* [Work task]: In the records below, retype every line from the one containing "Значит, будешь!" through the one containing "людям думать не", including both of those lines, with no changes at all.
★ ★ ★
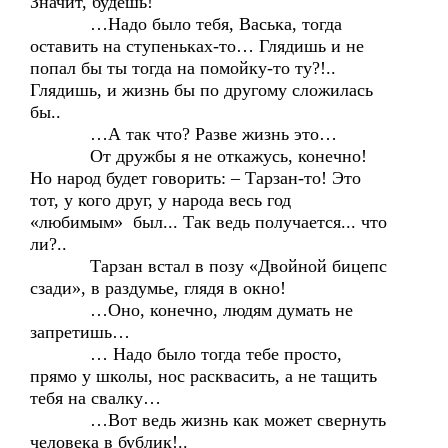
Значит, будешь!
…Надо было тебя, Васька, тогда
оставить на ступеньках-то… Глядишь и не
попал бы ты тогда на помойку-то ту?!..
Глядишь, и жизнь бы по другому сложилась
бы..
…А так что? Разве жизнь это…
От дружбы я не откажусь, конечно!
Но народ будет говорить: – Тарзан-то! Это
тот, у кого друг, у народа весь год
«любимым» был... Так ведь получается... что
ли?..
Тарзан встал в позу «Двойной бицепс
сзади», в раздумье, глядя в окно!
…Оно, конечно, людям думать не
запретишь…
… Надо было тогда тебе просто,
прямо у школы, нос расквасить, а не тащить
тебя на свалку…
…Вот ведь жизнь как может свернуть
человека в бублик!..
★ ★ ★
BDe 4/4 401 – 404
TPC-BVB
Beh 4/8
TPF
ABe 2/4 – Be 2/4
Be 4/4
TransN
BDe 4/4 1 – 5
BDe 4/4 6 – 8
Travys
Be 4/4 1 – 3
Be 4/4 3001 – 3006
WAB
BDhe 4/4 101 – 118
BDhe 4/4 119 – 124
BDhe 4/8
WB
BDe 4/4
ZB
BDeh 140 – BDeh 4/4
★ ★ ★
* [Result of this task]:
Значит, будешь!
…Надо было тебя, Васька, тогда
оставить на ступеньках-то… Глядишь и не
попал бы ты тогда на помойку-то ту?!..
Глядишь, и жизнь бы по другому сложилась
бы..
…А так что? Разве жизнь это…
От дружбы я не откажусь, конечно!
Но народ будет говорить: – Тарзан-то! Это
тот, у кого друг, у народа весь год
«любимым» был... Так ведь получается... что
ли?..
Тарзан встал в позу «Двойной бицепс
сзади», в раздумье, глядя в окно!
…Оно, конечно, людям думать не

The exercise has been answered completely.